11.27.08 | marriage | 6 Comments

Wednesday night as we waited for Australia to start, my sisters and I discussed men. Mary’s marriage imploded earlier this year, and Karen is now much less starry-eyed at the prospect of love and romance than Mary and I were when we were nineteen. Karen asked us how she could ever know if it was the right thing to marry someone. How do you know they won’t hurt you as my sister has been hurt?

Of course you can’t know.

Dick could turn out to be a mass murderer tomorrow, and I would be the last person to know.

Not really. I keep pretty close tabs on that boy.

As I’ve told my sisters before, I knew that I had to marry Dick. That he was it. When he got cold feet after we’d been engaged for about a month (remember this is also just a month after we met), I felt that my life was over, and not just in a Twilight “I love you even though you’re a vampire and sometimes want to eat me” sort of way.

Basically, I said, Dick is my evidence that there is a God and that He cares about me.

Mary turned to Karen and said, “You’d think she’d treat him better, then.”

What? I treat Dick JUST FINE.

Maybe sometimes I get exasperated by Dick’s always dwelling in the land of never-never.
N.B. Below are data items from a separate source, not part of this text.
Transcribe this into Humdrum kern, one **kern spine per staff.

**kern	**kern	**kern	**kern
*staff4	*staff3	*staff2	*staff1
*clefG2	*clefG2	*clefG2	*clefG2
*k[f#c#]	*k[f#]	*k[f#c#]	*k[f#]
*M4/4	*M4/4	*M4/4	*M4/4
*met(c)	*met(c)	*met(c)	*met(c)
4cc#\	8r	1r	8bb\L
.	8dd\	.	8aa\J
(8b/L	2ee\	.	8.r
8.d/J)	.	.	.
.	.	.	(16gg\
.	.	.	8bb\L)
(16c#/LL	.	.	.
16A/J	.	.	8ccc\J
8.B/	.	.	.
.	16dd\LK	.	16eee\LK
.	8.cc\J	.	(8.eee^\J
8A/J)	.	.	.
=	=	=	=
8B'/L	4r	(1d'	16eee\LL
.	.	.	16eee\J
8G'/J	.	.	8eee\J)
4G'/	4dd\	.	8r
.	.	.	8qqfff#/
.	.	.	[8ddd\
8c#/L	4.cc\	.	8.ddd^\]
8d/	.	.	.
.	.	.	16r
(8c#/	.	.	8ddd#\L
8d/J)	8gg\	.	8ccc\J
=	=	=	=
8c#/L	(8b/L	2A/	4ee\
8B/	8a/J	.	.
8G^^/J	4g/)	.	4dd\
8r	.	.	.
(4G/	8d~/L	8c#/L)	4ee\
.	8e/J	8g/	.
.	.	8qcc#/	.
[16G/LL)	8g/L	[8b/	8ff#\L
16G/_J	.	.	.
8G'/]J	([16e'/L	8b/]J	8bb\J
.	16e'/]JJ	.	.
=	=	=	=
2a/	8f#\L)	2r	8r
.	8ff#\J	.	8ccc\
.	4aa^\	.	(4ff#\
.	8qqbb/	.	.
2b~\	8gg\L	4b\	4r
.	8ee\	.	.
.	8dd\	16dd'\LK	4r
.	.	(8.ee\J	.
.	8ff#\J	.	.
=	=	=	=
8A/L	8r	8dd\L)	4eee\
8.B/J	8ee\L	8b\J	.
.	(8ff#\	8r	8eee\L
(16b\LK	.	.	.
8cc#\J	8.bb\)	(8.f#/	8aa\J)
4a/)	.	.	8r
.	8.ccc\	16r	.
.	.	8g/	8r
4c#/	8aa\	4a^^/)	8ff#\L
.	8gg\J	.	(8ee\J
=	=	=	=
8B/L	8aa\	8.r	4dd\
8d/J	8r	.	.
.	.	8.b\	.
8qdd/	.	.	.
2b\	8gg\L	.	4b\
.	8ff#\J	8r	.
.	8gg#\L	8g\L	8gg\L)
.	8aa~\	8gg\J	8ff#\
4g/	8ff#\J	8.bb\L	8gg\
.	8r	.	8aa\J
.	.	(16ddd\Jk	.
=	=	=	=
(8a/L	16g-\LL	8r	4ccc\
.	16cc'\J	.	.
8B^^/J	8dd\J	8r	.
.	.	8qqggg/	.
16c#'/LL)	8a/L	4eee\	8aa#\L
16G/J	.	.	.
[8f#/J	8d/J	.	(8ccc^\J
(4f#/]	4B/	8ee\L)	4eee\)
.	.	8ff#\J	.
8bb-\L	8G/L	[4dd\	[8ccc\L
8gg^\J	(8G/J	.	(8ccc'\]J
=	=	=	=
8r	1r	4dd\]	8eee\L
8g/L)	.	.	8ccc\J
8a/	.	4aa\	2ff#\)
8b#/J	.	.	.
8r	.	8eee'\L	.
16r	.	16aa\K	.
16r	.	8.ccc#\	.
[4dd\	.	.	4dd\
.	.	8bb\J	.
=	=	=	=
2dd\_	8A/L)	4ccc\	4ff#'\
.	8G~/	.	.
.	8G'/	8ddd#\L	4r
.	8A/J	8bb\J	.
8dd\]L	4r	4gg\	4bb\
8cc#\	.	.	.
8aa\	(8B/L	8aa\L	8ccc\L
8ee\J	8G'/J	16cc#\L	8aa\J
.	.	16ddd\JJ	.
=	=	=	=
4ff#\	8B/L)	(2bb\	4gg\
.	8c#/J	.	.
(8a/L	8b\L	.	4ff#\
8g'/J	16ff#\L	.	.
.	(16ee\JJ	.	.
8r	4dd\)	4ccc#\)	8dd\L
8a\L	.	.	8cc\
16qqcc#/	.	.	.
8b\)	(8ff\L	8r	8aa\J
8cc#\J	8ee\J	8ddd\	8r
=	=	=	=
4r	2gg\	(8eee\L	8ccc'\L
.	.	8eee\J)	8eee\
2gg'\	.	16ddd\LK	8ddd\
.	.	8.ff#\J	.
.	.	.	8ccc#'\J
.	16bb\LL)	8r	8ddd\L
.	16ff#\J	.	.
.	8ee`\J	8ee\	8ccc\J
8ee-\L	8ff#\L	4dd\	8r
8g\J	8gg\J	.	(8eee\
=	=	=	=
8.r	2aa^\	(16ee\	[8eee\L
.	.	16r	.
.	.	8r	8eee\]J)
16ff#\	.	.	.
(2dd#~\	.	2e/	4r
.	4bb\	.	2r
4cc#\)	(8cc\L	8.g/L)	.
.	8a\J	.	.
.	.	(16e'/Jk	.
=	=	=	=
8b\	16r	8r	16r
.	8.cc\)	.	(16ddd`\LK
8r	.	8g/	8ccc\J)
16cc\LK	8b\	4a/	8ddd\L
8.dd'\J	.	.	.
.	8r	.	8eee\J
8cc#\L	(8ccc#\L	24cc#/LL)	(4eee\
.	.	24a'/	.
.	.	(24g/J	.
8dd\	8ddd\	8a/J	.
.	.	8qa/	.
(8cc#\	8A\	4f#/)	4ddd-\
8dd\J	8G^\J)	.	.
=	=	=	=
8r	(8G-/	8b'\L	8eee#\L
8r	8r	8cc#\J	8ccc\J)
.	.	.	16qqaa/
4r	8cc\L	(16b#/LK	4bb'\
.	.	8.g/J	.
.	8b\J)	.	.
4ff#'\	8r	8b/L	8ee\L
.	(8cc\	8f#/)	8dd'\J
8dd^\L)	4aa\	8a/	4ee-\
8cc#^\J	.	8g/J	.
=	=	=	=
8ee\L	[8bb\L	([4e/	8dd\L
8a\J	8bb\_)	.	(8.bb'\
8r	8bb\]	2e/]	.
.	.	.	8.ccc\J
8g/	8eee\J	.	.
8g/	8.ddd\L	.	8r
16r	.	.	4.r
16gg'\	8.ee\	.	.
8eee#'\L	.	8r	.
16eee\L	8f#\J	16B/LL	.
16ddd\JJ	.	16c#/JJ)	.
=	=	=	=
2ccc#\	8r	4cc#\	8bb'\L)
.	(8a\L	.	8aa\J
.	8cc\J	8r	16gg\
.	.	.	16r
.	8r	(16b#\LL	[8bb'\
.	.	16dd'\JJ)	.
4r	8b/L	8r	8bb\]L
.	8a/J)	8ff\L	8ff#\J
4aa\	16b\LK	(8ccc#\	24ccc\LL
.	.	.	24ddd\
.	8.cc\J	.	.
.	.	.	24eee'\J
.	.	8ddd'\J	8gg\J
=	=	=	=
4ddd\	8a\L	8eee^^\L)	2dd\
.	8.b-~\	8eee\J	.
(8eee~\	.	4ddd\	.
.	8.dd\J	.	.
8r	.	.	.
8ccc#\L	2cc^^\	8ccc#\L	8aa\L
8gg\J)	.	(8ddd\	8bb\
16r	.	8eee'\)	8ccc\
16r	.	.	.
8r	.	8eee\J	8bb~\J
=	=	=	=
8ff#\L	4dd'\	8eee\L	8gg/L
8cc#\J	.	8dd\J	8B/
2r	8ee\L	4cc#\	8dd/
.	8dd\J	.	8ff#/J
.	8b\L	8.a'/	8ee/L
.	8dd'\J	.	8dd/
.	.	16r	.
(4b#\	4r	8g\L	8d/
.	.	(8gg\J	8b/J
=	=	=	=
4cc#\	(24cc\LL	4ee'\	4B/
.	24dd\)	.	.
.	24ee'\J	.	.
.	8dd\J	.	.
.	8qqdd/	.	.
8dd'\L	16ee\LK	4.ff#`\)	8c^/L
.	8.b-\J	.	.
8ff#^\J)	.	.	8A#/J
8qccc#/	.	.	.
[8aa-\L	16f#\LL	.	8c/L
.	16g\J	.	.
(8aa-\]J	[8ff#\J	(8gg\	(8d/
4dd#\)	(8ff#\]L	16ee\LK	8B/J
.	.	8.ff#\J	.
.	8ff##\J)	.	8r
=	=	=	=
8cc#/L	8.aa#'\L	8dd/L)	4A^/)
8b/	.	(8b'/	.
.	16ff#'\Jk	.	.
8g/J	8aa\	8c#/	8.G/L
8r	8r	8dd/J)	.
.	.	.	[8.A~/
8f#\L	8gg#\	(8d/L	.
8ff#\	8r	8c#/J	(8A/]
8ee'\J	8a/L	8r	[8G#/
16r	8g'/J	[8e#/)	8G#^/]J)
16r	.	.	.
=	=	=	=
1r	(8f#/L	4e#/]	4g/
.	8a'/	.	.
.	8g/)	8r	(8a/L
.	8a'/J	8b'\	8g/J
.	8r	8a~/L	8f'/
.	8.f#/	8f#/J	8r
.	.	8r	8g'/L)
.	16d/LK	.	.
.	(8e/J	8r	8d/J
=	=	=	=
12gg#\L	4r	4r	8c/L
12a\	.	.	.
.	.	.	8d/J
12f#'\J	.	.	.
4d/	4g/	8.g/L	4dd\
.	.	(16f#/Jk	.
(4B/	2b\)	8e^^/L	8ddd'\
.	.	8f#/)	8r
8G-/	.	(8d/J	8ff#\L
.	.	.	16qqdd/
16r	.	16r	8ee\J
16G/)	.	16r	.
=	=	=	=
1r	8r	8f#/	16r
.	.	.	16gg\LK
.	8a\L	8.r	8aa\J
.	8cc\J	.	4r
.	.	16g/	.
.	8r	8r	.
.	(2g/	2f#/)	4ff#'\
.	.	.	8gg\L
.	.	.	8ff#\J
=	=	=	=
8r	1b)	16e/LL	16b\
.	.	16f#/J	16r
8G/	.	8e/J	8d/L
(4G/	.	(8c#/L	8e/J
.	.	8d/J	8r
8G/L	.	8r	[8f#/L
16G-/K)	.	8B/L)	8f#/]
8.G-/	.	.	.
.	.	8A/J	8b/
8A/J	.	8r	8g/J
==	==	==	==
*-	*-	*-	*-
In the kitchen, making mincemeat pie with his dad for Thanksgiving, Dick reminds me of Anne of Green Gables, who is always so busy daydreaming she forgets to add flour.

Sometimes I can’t revel in the nice things Dick does (like taking the kids home for bed while I see a movie with my sisters) because the next morning he brings them back to my parents looking like raggedy orphans.

You know how they say that in order to counteract one criticism you have to give seven compliments? It’s like that. Dick does or says one irritating thing, and suddenly the five or six thoughtful things he did just don’t quite make up for it.

Well, today he did one small thing that I think is the nicest thing anyone has ever done for me.

I called him early to remind him to bring me fresh clothes and my glasses, and he told me how Susan, after snuggling with him in our bed this morning, had a little accident. We are not amused, Susan. You can’t just go an entire year accident-free and then have three accidents in two days, including one in MY BED.

Dick got a bit impatient with the long list of things I needed from the house. And the butter and ice cream and bacon I needed from the store. He may even have snapped when I suggested he get a pen and paper to write this all down. Wasn’t I sympathetic that he had to FIND THE BAKING SODA and THROW THE SHEETS DOWN TO THE LAUNDRY ROOM?

So finally he made it to my parents. He told me where everything on my list was, and then he said, “I brought you a Mountain Dew.”

That he would think of this on his own, and actually remember it and try to shrug it off as “they were just sitting there right by the door to the garage” –

I don’t even know how many irritating things that counteracts, Dick. Maybe a million.